Moving back to the US

9 Oct

 

After a year of battling cancer in Switzerland, I finally managed to procure a health insurance policy in the States.  Most people in my shoes would probably have been happy to be able to return “home”, but I most definitely was not.  First of all, the insurance plan was not so great, as the monthly premium was seven times my Swiss premium, the deductible was 12 times my Swiss deductible, and I would get about 20% less coverage than what was provided by my Swiss plan. I didn’t really have a choice about going back, though, because my family needed the income my mom could earn as a teacher, and she wasn’t allowed to work legally in Switzerland.

Mom was very happy to be going back, although I wasn’t sure whether she was happiest about seeing her husband, seeing her dogs, having a clean kitchen or having a bathroom to herself.  Or not having to pay to do laundry at a certain time each week.

I, on the other hand, was much less happy about going back.  I was sad about giving up my job.  I was sad about moving far from my friends.  I was nervous about giving up the great network of doctors that I had built up in Geneva.  Plus I just plain liked the Geneva way of life — in my heart, I felt more like a Genevan than an American.  I loved it there.
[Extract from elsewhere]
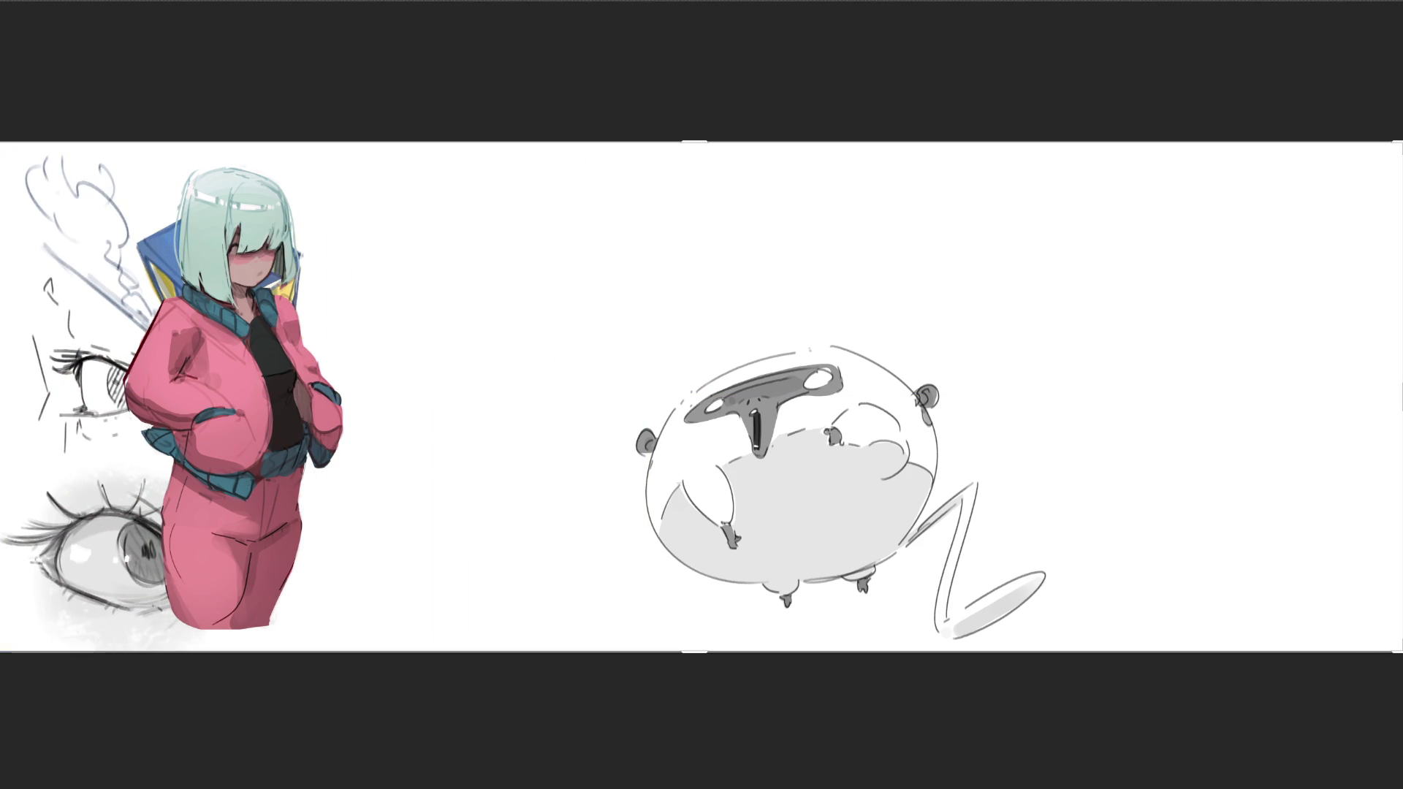
mouse_move(268, 276)
left_mouse_down()
mouse_move(443, 280)
mouse_move(426, 280)
left_mouse_up()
I defended my thesis and earned my MA just a few days before we left.  Unfortunately, since we were on such a tight schedule to tie up all our loose ends in Geneva and get back to the States in time for my mom to be able to interview for jobs, we weren’t able to schedule my thesis defense on a day when my Swiss Mom could attend, even though the plan had always been to have her there.  It was especially disappointing since I blew everyone out of the water and earned a near-perfect grade of 5.9 out of 6.0.

I wasn’t planning on sitting on my butt and doing nothing once I got back Stateside, though.  I found a local synagogue that looked great on paper — Conservative, slightly larger than my synagogue in Geneva, lots of adult education classes, a conversion class that was to start in October, and a large Jewish library.  I hadn’t seen photos of the congregation, but I was hoping they would have a nice selection of young men in attendance — and it wouldn’t hurt if they were cute.
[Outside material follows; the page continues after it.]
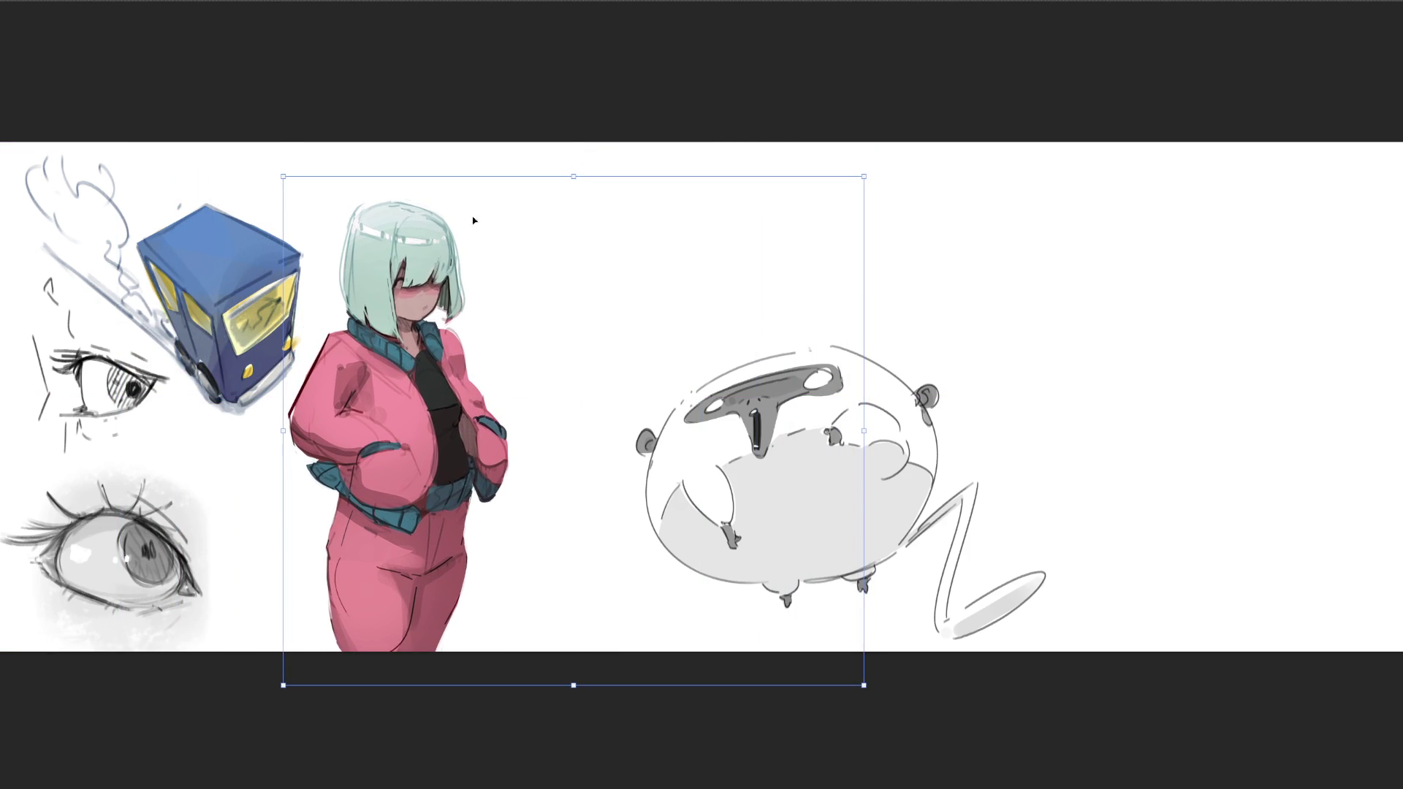
key("Return")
The state of my health didn’t really let me hold down a steady desk job, but I also planned to look for flexible freelance work that would allow me to take off time for health problems when I needed to.  I planned to take the American Translators Association’s certification exams in French and Spanish, and I wanted to register with the local school district to substitute teach French and Spanish.  I also considered volunteering to guest lecture on Swiss history/culture/civics and organizing private tutoring sessions, conversation classes, and classes for SAT II/AP test preparation.

On top of all that, I also needed to take some test drives around the neighborhood to see whether or not the heart in the middle of my right eye messed up my vision too much to see the road properly.  If it didn’t, I was thinking about buying a used car, because three working adults sharing one car just doesn’t work well.

I had pretty much managed to give my mom the all-around Geneva experience during the year she lived with me – she ate fondue, raclette and fried Lake Geneva perch (and sampled Swiss wine).  She had been in the hospital (both as a patient and as a visitor), dealt with Swisscom telephone service and had a run-in with the little green TPG bus ticket-taker men.  We went on a boat ride on the lake, ate a picnic dinner on the jetty at Bains des Pâquis, and watched the musical fireworks over the lake during Geneva’s biggest party of the year, the Fêtes de Genève.  She walked all around the Old Town, saw the Reformation Monument, and visited the cathedral and the Reformation museum.  She went to concerts in Victoria Hall and the cathedral, and outdoors during the summer music festival.  She saw the Jet d’Eau fountain in the middle of the lake, the enormous flower clock planted in the English Garden, and the rose gardens on the left bank of the lake.  She took a tour of the UN and got to take pictures all through the main building.  She even got to pet the local organ grinder’s cat.  The only major activity she missed was the Escalade historical reenactment. There was nothing I could do about Escalade, since it only comes around once a year, but she did get to have a chocolate marmite with marzipan vegetable candies inside and discover a love of marzipan.

To keep a positive outlook, I made a list of all the things I wanted to eat when we got back. The first stop on the list: Dunkin’ Donuts at Newark airport.